Supreme Court ruling: special education plans should be ‘appropriately ambitious’

Mar 27, 2017

Last week the Supreme Court unanimously ruled on a case that some say may change special education.

“It is a big victory,” says Martha Mock, associate professor and program director of inclusive education with the Warner School of Education at the University of Rochester. “It acknowledges that we need to set a higher bar than simply housing students with disabilities in schools.”  

The ruling addressed the question of whether minimal progress for students with disabilities is enough, and decided that education plans should be “appropriately ambitious.”

Parents of Endrew, a student who has Autism and ADHD, originally filed a complaint with the Colorado Department of Education in 2012. This came after the parents saw their son make more progress in a private school than the public school he was originally attending.

“What the court decided is that if a “gen ed” student is expected to make progress every year and actually progress to the point where they go up a grade, then we should have similarly ambitious goals for students with disabilities,” says  Jenny Hutkowski, director of family and youth education at Starbridge, an advocacy organization for people with disabilities.

“While goals may be different, they still have to be aspirational,” Hutkowski added. “We want to have high expectations.”

Mock says that schools in the region already implement challenging plans for students with disabilities, but that improvements, still, could be made. 

The ruling won’t impact schools in New York since the state already holds similar standards for special education, says Karl Kristoff, general counsel for the Rochester City School District.

WXXI News received the following comment from Kristoff by email: 

“In our view, this was a balanced decision because it recognizes that the adequacy of an IEP still turns on the unique circumstances of the child for whom it was created.
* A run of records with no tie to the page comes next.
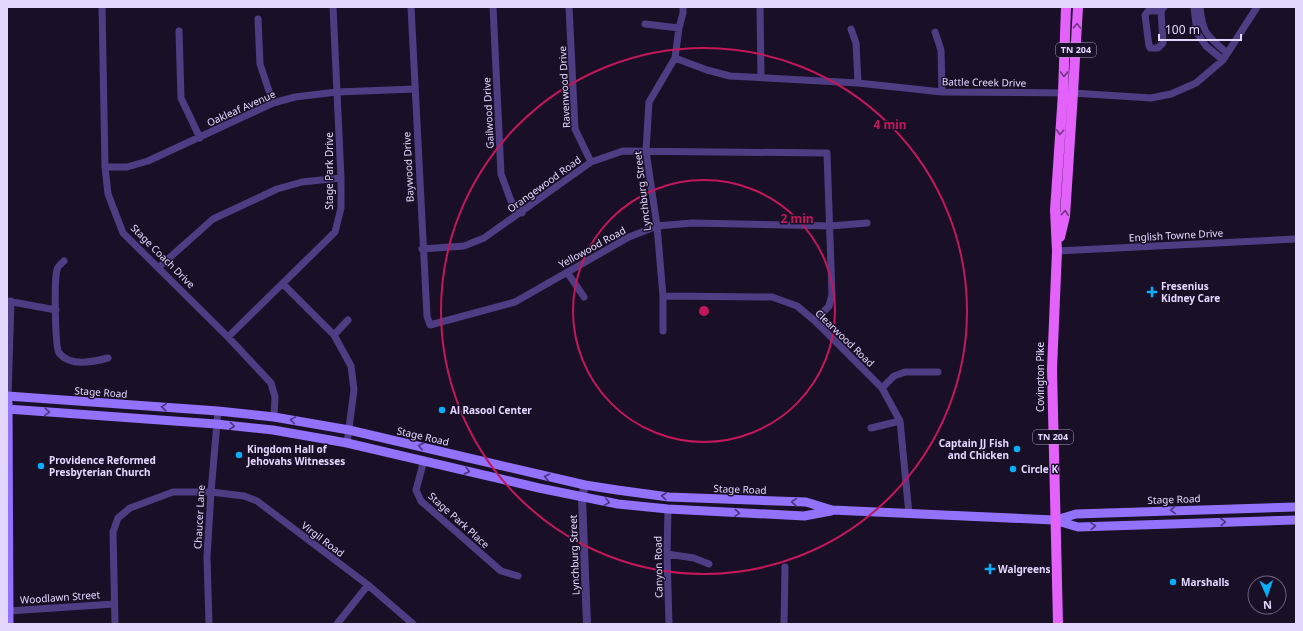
<svg xmlns="http://www.w3.org/2000/svg" width="1303" height="631" font-family="'Noto Sans',sans-serif">
<rect width="100%" height="100%" fill="#191027"/>
<g fill="none" stroke-linecap="round" stroke-linejoin="round">
<path stroke="#4f3d84" stroke-width="7" d="M102,7L105,167L108,194L123,233L228,337L271,383L275,397L274,417
M411,7L427,316L430,325L515,302L629,237L657,226L692,223L830,226L867,223
M493,7L501,174L511,201L522,213
M569,7L575,129L591,162
M760,7L761,77
M1194,7L1197,33L1206,46L1223,60
M1200,7C1203,35 1207,35 1227,53
M1161,11L1163,43L1158,48H1150L1149,46L1145,15L1148,11H1161L1164,7
M258,19L260,64L273,103
M645,24L679,28
M851,29L856,43L858,83
M179,31L181,98L200,138
M935,32L941,50L942,92
M675,58L707,70L730,76L858,83L942,92L1073,93L1151,98L1171,94L1196,83L1223,60L1257,7
M105,167H127L148,161L273,103L295,97L337,92L415,89
M422,249L464,246L484,238L591,162L623,151L827,153L832,295L829,306L815,321
M1057,251L1296,239
M64,261C61,264 57,267 57,270C54,280 55,347 59,353C70,367 93,362 108,358
M159,267L213,219L277,189L302,182L341,178
M567,272L584,297
M283,284L334,335L351,366L354,390L347,443
M663,296L772,297L797,306L815,321L882,388L900,421L909,514
M7,301L56,310
M663,331V296L657,226L646,151L649,102L675,58L679,28L683,13V7
M334,335L348,320
M228,337L335,232L341,208V178L333,7
M882,388L894,376L905,372H938
M8,396L11,301
M871,428L900,421
M424,460L416,490L421,501L501,571L518,576
M668,509L667,554L669,624
M667,554L694,558L709,564
M9,611L114,604
M115,624L113,532L118,518L130,508L173,492H211L244,496L257,501L368,585L413,624
M209,624L207,557L211,492L218,411
M337,624L368,585
M784,624L785,567"/>
<path stroke="#4f3d84" stroke-width="8" d="M585,485L582,498L587,624"/>
<path stroke="#9271fb" stroke-width="9" d="M7,396L218,411L274,417L349,430L585,485L617,490L669,497L806,502L832,510L1054,520L1078,527L1296,520
M8,403L9,624
M7,409L216,424L273,430L347,443L539,488L618,504L668,509L804,516L831,511
M1056,520L1076,514L1296,507"/>
<path stroke="#e262fa" stroke-width="10" d="M1060,237L1065,216L1073,93L1078,7
M1058,624L1052,369L1057,251L1055,210L1063,93L1066,7"/>
</g>
<defs><path id="oneway-chevron" d="M-2-3.5L2.5 0L-2 3.5" fill="none" stroke-width="1.6" stroke-linecap="round" stroke-linejoin="round"/></defs>
<g stroke="#733586">
<use href="#oneway-chevron" transform="translate(1077 26) rotate(-88)"/>
<use href="#oneway-chevron" transform="translate(1064 74) rotate(92)"/>
<use href="#oneway-chevron" transform="translate(1060 132) rotate(94)"/>
<use href="#oneway-chevron" transform="translate(1065 213) rotate(-84)"/>
</g>
<g stroke="#49377c">
<use href="#oneway-chevron" transform="translate(164 407) rotate(-176)"/>
<use href="#oneway-chevron" transform="translate(47 412) rotate(4)"/>
<use href="#oneway-chevron" transform="translate(293 420) rotate(-171)"/>
<use href="#oneway-chevron" transform="translate(232 426) rotate(6)"/>
<use href="#oneway-chevron" transform="translate(421 446) rotate(-167)"/>
<use href="#oneway-chevron" transform="translate(467 471) rotate(14)"/>
<use href="#oneway-chevron" transform="translate(547 477) rotate(-168)"/>
<use href="#oneway-chevron" transform="translate(664 496) rotate(-174)"/>
<use href="#oneway-chevron" transform="translate(607 502) rotate(10)"/>
<use href="#oneway-chevron" transform="translate(794 502) rotate(-178)"/>
<use href="#oneway-chevron" transform="translate(1173 510) rotate(179)"/>
<use href="#oneway-chevron" transform="translate(737 513) rotate(3)"/>
<use href="#oneway-chevron" transform="translate(1223 522) rotate(-2)"/>
<use href="#oneway-chevron" transform="translate(1093 526) rotate(-2)"/>
</g>
<g fill="none" stroke="#c2185b" stroke-width="2">
<circle cx="704" cy="311" r="131"/>
<circle cx="704" cy="311" r="263"/>
</g>
<g fill="#0aadf7" stroke="#191027" stroke-width="1.5">
<path d="M1150 286h4v4h4v4h-4v4h-4v-4h-4v-4h4z"/>
<circle cx="442" cy="410" r="4"/>
<circle cx="1017" cy="449" r="4"/>
<circle cx="239" cy="455" r="4"/>
<circle cx="41" cy="466" r="4"/>
<circle cx="1013" cy="469" r="4"/>
<path d="M988 563h4v4h4v4h-4v4h-4v-4h-4v-4h4z"/>
<circle cx="1173" cy="582" r="4"/>
</g>
<g text-anchor="middle" stroke-width="3" stroke-linejoin="round" paint-order="stroke">
<g fill="#191027" stroke="#a79bbe" stroke-width="1">
<rect x="1056" y="43" width="40" height="14" rx="3"/>
<rect x="1033" y="430" width="40" height="14" rx="3"/>
</g>
<g font-size="9" font-weight="bold" fill="#e4d7fe">
<text x="1076" y="53">TN 204</text>
<text x="1053" y="440">TN 204</text>
</g>
<g font-size="10" fill="#e4d7fe" stroke="#191027">
<text transform="translate(984 82) rotate(1)" y="4">Battle Creek Drive</text>
<text transform="translate(564 87) rotate(-93)" y="4">Ravenwood Drive</text>
<text transform="translate(241 108) rotate(-24)" y="4">Oakleaf Avenue</text>
<text transform="translate(488 113) rotate(-93)" y="4">Gailwood Drive</text>
<text transform="translate(408 167) rotate(-93)" y="4">Baywood Drive</text>
<text transform="translate(329 171) rotate(-90)" y="4">Stage Park Drive</text>
<text transform="translate(544 184) rotate(-36)" y="4">Orangewood Road</text>
<text transform="translate(642 191) rotate(-97)" y="4">Lynchburg Street</text>
<text transform="translate(1176 235) rotate(-3)" y="4">English Towne Drive</text>
<text transform="translate(592 247) rotate(-29)" y="4">Yellowood Road</text>
<text transform="translate(163 256) rotate(45)" y="4">Stage Coach Drive</text>
<text transform="translate(845 338) rotate(44)" y="4">Clearwood Road</text>
<text transform="translate(1040 377) rotate(-90)" y="4">Covington Pike</text>
<text transform="translate(101 392) rotate(4)" y="4">Stage Road</text>
<text transform="translate(423 436) rotate(13)" y="4">Stage Road</text>
<text transform="translate(740 489) rotate(2)" y="4">Stage Road</text>
<text transform="translate(1174 499) rotate(-2)" y="4">Stage Road</text>
<text transform="translate(199 517) rotate(-87)" y="4">Chaucer Lane</text>
<text transform="translate(459 520) rotate(42)" y="4">Stage Park Place</text>
<text transform="translate(323 539) rotate(37)" y="4">Virgil Road</text>
<text transform="translate(574 555) rotate(-92)" y="4">Lynchburg Street</text>
<text transform="translate(658 567) rotate(-91)" y="4">Canyon Road</text>
<text transform="translate(60 597) rotate(-4)" y="4">Woodlawn Street</text>
</g>
<g font-size="10" font-weight="bold" fill="#e4d7fe" stroke="#191027" text-anchor="start">
<text x="1161" y="290">Fresenius<tspan x="1161" dy="12">Kidney Care</tspan></text>
<text x="450" y="414">Al Rasool Center</text>
<text x="1009" y="447" text-anchor="end">Captain JJ Fish<tspan x="1009" dy="12">and Chicken</tspan></text>
<text x="247" y="453">Kingdom Hall of<tspan x="247" dy="12">Jehovahs Witnesses</tspan></text>
<text x="49" y="464">Providence Reformed<tspan x="49" dy="12">Presbyterian Church</tspan></text>
<text x="1021" y="473">Circle K</text>
<text x="998" y="573">Walgreens</text>
<text x="1181" y="586">Marshalls</text>
</g>
</g>
<circle cx="704" cy="311" r="6" fill="#c2185b" stroke="#191027" stroke-width="2"/>
<g font-size="12" text-anchor="middle" font-weight="bold" fill="#c2185b" stroke="#191027" stroke-width="3" stroke-linejoin="round" paint-order="stroke">
<text x="890" y="129">4 min</text>
<text x="797" y="223">2 min</text>
</g>
<rect width="1303" height="631" fill="none" stroke="#e4d7fe" stroke-width="16"/>
<g transform="translate(1267 595) rotate(177)"><circle r="19" fill="#191027" stroke="#6a607d"/>
<path d="M0-3L7 15L0 10L-7 15Z" fill="#0aadf7"/>
<text y="-6" font-size="11" font-weight="bold" text-anchor="middle" fill="#e4d7fe">N</text>
</g>
<path d="M1159 34v6h82v-6" fill="none" stroke="#e4d7fe" stroke-width="2"/>
<text x="1165" y="34" font-size="12" fill="#e4d7fe" stroke="#191027" stroke-width="3" paint-order="stroke">100 m</text>
</svg>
This case has not, and the law generally cannot, promise any particular educational outcome for a child being educated pursuant to the Act. There remains a standard of reasonableness that requires a prospective judgment by school officials. This is not inconsistent with the law in New York or with the District's approach to the provision of special education services.”

This story was produced by WXXI’s Inclusion Desk, focusing on disabilities and inclusion.